*GIVEN RECORDS*:
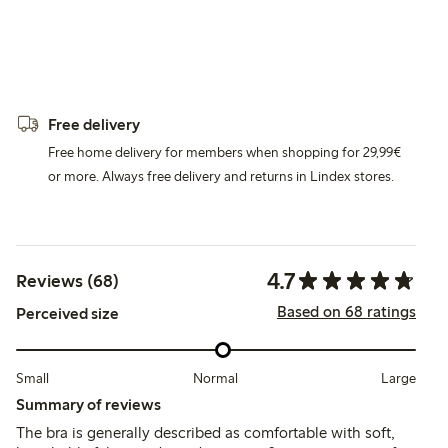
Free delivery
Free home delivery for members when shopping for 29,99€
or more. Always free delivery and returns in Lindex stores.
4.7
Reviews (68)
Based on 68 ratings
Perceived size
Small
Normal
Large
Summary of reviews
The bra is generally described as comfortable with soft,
==
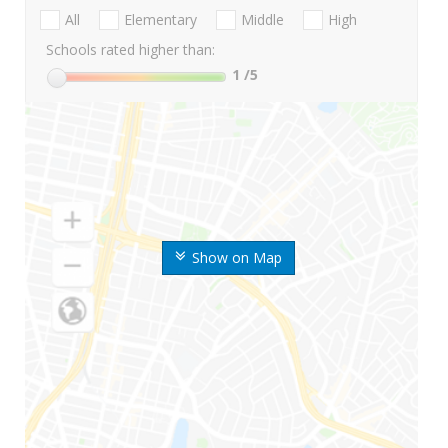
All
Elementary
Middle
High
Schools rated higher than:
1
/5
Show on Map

*ASSIGNMENT*:
When a line in the records holds the string "delivery", copy that line.

*SOLUTION TO THE EXERCISE*:
Free delivery
Free home delivery for members when shopping for 29,99€
or more. Always free delivery and returns in Lindex stores.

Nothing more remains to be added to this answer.